LEt me first describe the sequence operad in words (and with $\mathbb{F}_2$-coefficients to ignore signs - makes everything much simpler). For any surjection $f:\{1,\ldots,n+k\}\rightarrow \{1,\ldots,n\}$ there is associated a natural $\langle f\rangle: C^*(X)^{\otimes n}\rightarrow C^{*-k}(X)$. I will use the abbreviation $f=(f(1),f(2),f(3))$ and further I will leave out the commas and brackets (If $n\ge 10$ things would be too ugly anyway), so $121$ really denotes a surjection $\{1,2,3\}\rightarrow \{1,2\}$.

Further $C^*(X)$ could either denote the singular cochain complex of $X$ or the normalized simplicial cochain complex of a simplicial set. I will work with the latter. We have $\langle 121\rangle:C^*(X)^{\otimes 2}\rightarrow C^{*-1}(X)$ $$\langle 121\rangle (\Psi_1\otimes \Psi_2)(\sigma:\Delta^n\rightarrow X):= \sum_{0\le i_1\le i_2\le n} \pm \Psi_1(\sigma|_{0,\ldots,i_1,i_2,\ldots,n})\cdot \Psi_2(\sigma|_{i_1,\ldots,i_2}).$$

In words, we look at all ways to divide $0,\ldots,n$ into 3 parts, we plug in the first and third into $\Psi_1$ and the second into $\Psi_2$.

Just a reminder that those maps are NOT chain maps. Here are some reminders/conventions: If the map $f$ is not surjective, then $\langle f\rangle $ is zero. The same holds if a symbol occurs twice in a row (like $112$) since then the simplex that we would feed into $\Psi_1$ is automatically degenerate (it contains $\ldots,i_1,i_1,\ldots$) etc.

The boundary of $\langle f\rangle$ viewed as an element in $Hom(C^*(X),C^*(X))$ can be computed the following way. Look at all valid ways to delete a number in $f$ and take the alternating sum. So for example $$d(\langle 12123\rangle) =\pm \langle 2123\rangle \pm \langle 1213\rangle$$; we can only delete the leftmost 1 or the rightmost 2; everything else would result in either a repitition or a missing number.

Similarly there is a composition formula. Let us compute $\langle 121 \rangle\circ(\langle 12\rangle \otimes \langle 1\rangle)$. Note that $\langle 1\rangle$ is just the identity so we really plug in something in the first coordinate. That composition takes three arguments $\Psi_1\otimes \Psi_2\otimes \Psi_3$, the first two get plugged in into $12$ and that result and $\Psi_3$ are then plugged in into 121. So we have to rename the 2 in 121 into three and do something with 12 in the other spots. So first we end up with $\_3\_$ and then we have to shuffle 12 in the empty spots, meaning that the point where we switch from 1 to two could either lie on the left or on the right of 3, so we end up with $$\langle 121 \rangle\circ(\langle 12\rangle \otimes \langle 1\rangle) = \langle 1312\rangle \pm \langle 1232\rangle. $$ Recall that $\langle 12\rangle$ is just the cup product. If we like we could now write each summand again as a different composition : Let us retranslate that computation back to more familiar notation. This equation really means that $$(\Psi_1\Psi_2)\cup_1\Psi_3 = (\Psi_1\cup_1\Psi_3)\Psi_2 \pm \Psi_1(\Psi_2\cup_1\Psi_3).$$ Coincidencially we have now shown that $\langle 121\rangle (\_\otimes \Psi_3)$ is a derivation. (Remarkably $\Psi_3\cup_1\_ $ is not!).

■ **Request 1**
Copy word for word the part of the sequence operad passage that begins at the words "The boundary of" and ends after the words "a missing number.".

Data entries:
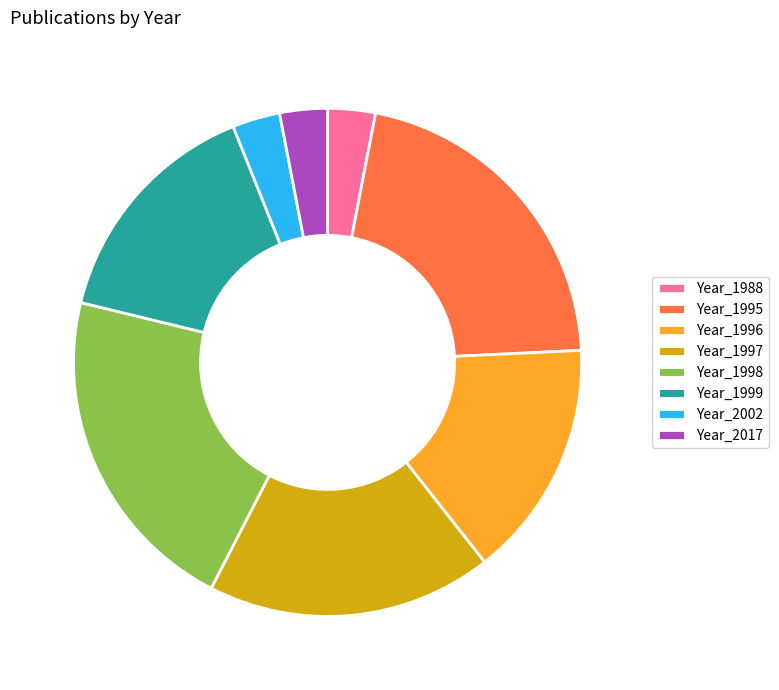

Is there a majority slice in this chart?

No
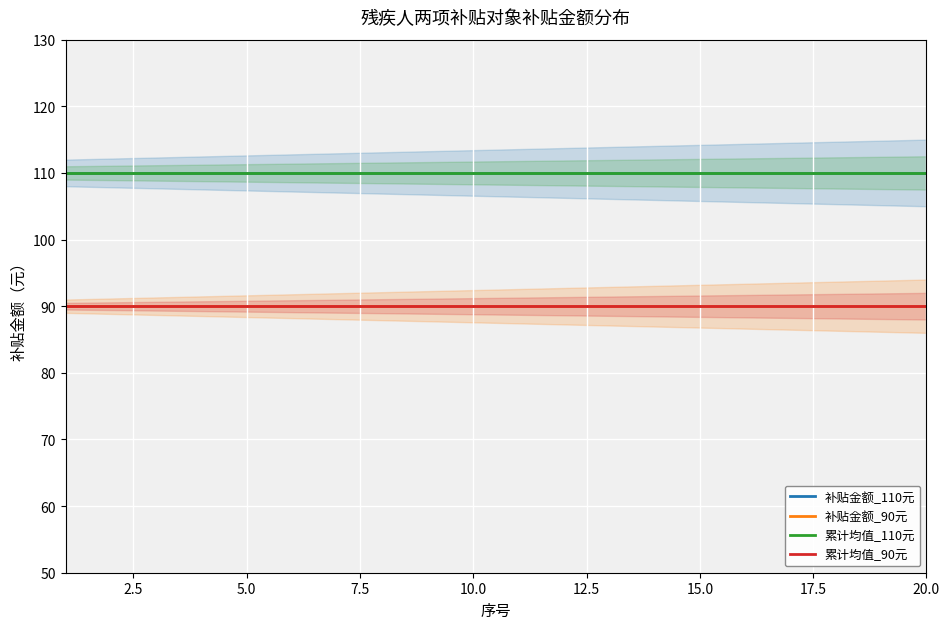

Which series has the largest total across all categories?

补贴金额_110元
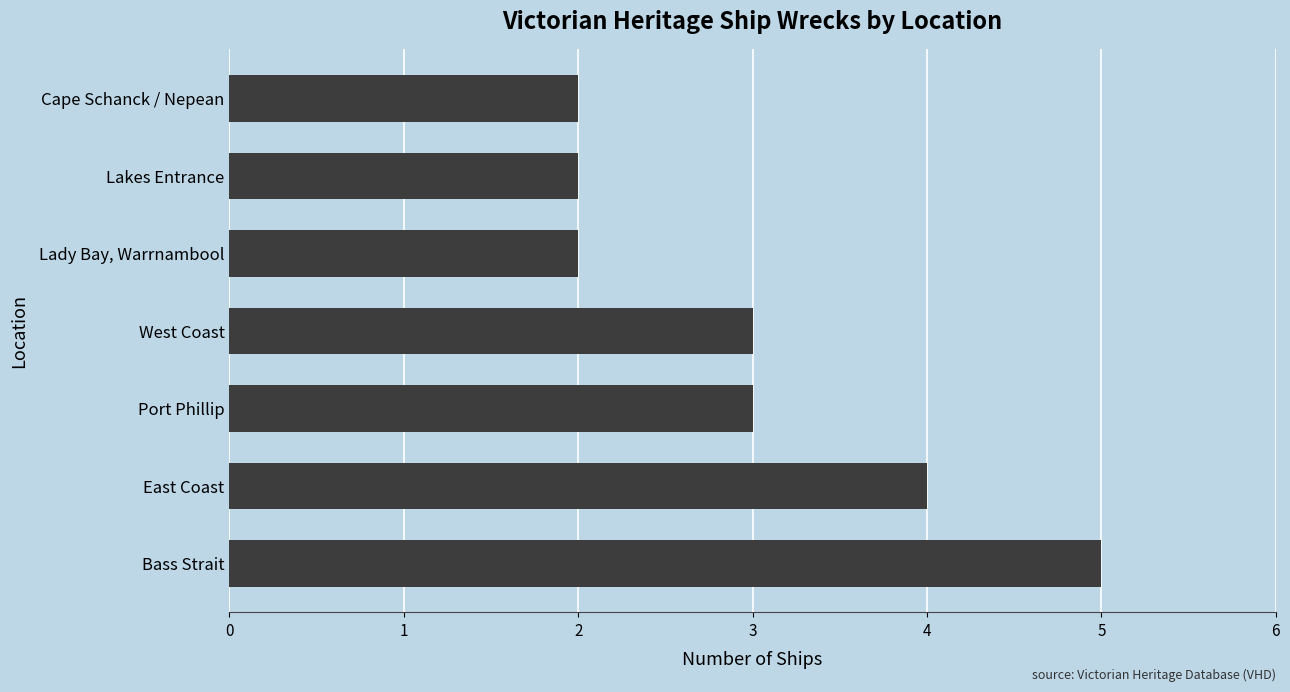

Is it true that the value at Port Phillip is 3?

True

■ **Request 2**
Quote the data entries rows, starting at the line that contains "Which series has" and running through the last row. Omit the pictures from your answer.

■ **Answer 1**
The boundary of $\langle f\rangle$ viewed as an element in $Hom(C^*(X),C^*(X))$ can be computed the following way. Look at all valid ways to delete a number in $f$ and take the alternating sum. So for example $$d(\langle 12123\rangle) =\pm \langle 2123\rangle \pm \langle 1213\rangle$$; we can only delete the leftmost 1 or the rightmost 2; everything else would result in either a repitition or a missing number.

■ **Answer 2**
Which series has the largest total across all categories?

补贴金额_110元

Is it true that the value at Port Phillip is 3?

True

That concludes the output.